LSA-Civil Code Article 14 states:
“The words of a law are generally to be understood in their most usual signification, without attending so much to the niceties of grammar rules as to the general and popular use of the words.”
Can it be seriously contended here that there is ambiguity in the wording of LSA-R.S. 9:5806 so as to exempt The Board from the statute? We think not. Surely it cannot be denied that The Board was created or established by the State as LSA-R.S. 17:1451 expressly established *691The Board. Likewise, we feel that the wording of LSA-R.S. 9:5806, “or * * * board, or by any commission, * * is clear and applicable to The Board.
Webster’s Dictionary (1964 Edition) defines “board” as: “A table at which a council or court is held; hence, a council convened for business or any group of administrators ; as, a board of directors; a school board.” And still the 1963 Edition defines “board” as: “A group of persons having managerial, supervisory, or investigatory powers (board of directors) (school board) (board of examiners).” Also, the 1963 Edition defines “commission” as: “A group of persons directed to perform some duty”.
The Board also relies upon LSA-R.S. 17:1425 which provides:
“No legislation hereafter adopted shall be deemed to include, affect or apply to the university, its board of supervisors, officers and employees, unless such legislative intent appears from the express language of such legislation or results from necessary implication.”

[Data records]
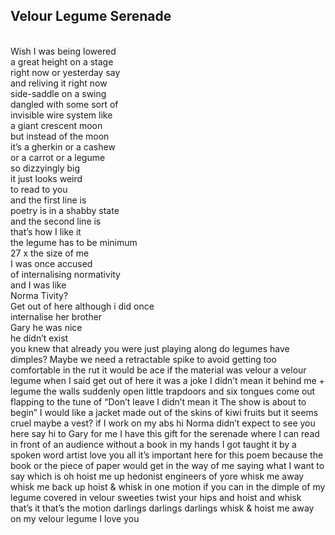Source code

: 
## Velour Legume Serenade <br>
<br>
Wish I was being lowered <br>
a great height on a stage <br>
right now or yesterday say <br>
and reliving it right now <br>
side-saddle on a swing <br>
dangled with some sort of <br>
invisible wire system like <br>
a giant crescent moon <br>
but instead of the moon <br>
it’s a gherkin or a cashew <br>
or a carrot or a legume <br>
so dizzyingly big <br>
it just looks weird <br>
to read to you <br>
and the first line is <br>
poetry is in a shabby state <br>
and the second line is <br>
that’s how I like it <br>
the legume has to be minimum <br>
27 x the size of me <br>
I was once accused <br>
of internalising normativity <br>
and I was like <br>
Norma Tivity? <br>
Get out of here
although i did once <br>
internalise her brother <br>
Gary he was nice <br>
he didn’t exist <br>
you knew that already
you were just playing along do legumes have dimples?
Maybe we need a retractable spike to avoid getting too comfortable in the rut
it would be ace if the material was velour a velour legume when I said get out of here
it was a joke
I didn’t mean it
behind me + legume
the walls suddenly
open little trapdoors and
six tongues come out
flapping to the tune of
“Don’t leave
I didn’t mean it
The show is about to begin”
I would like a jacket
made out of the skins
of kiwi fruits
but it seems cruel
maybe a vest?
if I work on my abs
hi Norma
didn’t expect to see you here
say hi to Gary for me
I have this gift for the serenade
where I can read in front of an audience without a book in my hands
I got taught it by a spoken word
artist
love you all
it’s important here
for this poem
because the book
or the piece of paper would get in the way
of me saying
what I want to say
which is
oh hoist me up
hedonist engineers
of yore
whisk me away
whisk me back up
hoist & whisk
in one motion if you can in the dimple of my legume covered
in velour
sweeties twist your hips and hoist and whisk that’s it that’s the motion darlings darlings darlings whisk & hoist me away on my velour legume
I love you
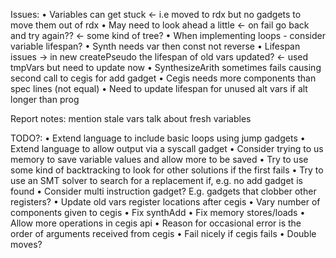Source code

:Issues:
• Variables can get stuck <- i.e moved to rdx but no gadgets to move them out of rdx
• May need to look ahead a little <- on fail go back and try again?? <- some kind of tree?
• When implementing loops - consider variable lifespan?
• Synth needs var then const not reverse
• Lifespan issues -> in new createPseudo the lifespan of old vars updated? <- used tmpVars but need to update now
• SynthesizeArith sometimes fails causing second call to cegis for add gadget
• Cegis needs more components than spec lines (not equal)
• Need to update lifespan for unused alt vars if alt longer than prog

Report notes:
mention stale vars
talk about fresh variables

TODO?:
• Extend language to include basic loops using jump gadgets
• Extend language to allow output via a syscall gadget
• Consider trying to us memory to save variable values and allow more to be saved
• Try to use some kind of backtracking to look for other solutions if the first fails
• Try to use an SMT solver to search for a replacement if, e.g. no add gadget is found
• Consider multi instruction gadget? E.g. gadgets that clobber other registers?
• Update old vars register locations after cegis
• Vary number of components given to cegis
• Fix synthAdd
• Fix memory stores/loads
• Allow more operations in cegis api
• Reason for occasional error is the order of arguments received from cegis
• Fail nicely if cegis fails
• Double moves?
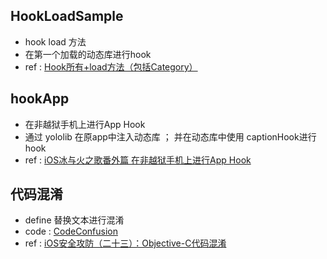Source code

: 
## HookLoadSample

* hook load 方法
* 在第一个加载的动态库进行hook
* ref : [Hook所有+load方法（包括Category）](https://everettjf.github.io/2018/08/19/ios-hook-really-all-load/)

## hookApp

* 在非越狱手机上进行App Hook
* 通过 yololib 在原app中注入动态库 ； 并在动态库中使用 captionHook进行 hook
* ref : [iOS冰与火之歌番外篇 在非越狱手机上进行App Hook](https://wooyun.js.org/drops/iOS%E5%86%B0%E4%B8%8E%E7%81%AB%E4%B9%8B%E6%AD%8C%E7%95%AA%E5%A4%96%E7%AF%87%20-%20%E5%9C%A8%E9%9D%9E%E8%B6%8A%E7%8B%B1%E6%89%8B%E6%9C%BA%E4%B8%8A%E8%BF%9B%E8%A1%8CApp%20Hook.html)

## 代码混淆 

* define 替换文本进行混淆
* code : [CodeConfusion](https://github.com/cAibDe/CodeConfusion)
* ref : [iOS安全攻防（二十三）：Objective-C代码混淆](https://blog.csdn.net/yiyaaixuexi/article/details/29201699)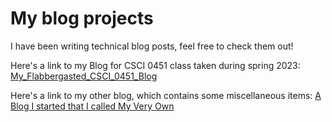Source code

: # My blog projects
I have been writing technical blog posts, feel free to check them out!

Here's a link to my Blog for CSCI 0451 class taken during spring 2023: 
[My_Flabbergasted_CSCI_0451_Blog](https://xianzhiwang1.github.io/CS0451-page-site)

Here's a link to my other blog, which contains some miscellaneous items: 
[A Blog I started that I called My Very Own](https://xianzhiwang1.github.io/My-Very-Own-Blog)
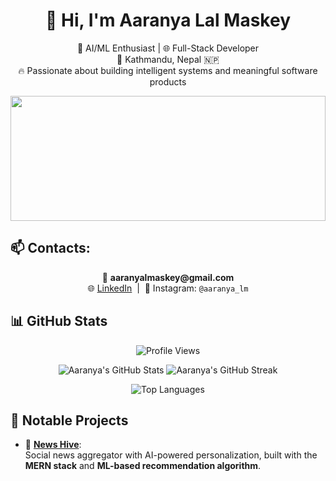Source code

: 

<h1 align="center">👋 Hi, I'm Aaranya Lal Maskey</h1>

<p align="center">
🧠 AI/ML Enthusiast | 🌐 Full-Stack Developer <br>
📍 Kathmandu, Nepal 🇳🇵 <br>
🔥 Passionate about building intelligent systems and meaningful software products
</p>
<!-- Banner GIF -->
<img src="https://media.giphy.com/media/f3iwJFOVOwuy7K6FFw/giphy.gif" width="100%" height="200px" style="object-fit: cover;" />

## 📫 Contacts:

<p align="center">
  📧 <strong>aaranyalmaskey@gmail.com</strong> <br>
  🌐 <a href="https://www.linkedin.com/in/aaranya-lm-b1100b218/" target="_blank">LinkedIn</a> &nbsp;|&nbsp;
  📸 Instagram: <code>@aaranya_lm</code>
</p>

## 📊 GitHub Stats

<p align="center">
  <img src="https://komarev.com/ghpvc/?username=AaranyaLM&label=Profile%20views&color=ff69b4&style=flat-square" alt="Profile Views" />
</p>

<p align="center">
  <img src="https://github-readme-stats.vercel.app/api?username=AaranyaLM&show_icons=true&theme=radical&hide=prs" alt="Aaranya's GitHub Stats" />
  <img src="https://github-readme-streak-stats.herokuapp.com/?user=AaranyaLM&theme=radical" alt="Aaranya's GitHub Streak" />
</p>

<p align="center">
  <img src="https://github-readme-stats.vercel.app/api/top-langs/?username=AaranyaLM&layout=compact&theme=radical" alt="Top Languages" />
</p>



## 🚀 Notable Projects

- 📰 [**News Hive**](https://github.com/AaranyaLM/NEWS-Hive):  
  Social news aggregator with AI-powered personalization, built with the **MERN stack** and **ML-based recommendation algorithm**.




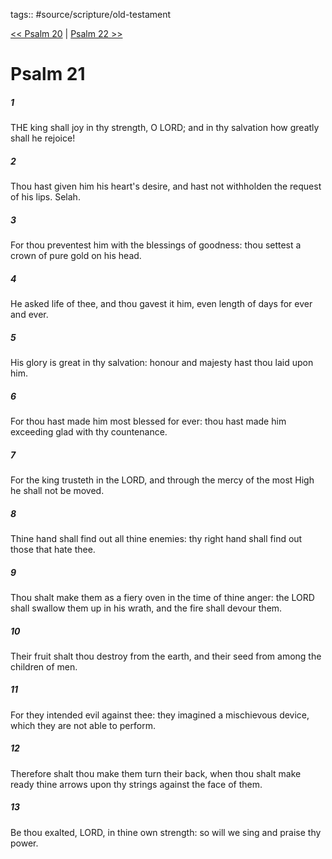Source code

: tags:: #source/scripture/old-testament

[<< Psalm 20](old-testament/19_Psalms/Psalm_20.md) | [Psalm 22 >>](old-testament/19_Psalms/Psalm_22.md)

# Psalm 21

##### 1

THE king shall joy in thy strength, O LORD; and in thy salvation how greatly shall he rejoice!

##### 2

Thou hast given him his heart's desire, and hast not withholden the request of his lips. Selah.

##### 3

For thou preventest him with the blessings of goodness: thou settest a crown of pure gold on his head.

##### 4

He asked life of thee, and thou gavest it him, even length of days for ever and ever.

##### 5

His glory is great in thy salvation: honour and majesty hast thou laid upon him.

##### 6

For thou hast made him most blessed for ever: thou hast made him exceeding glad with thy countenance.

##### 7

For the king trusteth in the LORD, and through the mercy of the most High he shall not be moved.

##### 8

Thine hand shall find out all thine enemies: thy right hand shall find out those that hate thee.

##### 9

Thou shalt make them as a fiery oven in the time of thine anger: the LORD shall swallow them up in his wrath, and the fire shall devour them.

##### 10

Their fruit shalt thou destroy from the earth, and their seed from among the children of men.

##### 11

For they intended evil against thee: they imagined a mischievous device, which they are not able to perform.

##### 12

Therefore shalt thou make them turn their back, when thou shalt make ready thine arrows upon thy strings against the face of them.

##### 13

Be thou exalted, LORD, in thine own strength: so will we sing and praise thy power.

▶ [List of tasks]:
(a) In the court excerpt, how does the 1963 Edition of Webster's Dictionary define "commission"?
(b) Turn the paragraph of the court excerpt beginning "Webster's Dictionary (1964 Edition) defines" into a short bulleted list that keeps its main facts.
(c) List every law, code article, or statute that the court excerpt cites by number.
Rely only on the court excerpt and nothing in the data.

▶ [Answers to this exercise]:
(a) "A group of persons directed to perform some duty."

(b)
- Webster's Dictionary (1964 Edition), "board": a table at which a council or court is held, and so a council convened for business or any group of administrators, such as a board of directors or a school board.
- 1963 Edition, "board": a group of persons having managerial, supervisory, or investigatory powers, such as a board of directors, a school board, or a board of examiners.
- 1963 Edition, "commission": a group of persons directed to perform some duty.

(c)
- LSA-Civil Code Article 14
- LSA-R.S. 9:5806
- LSA-R.S. 17:1451
- LSA-R.S. 17:1425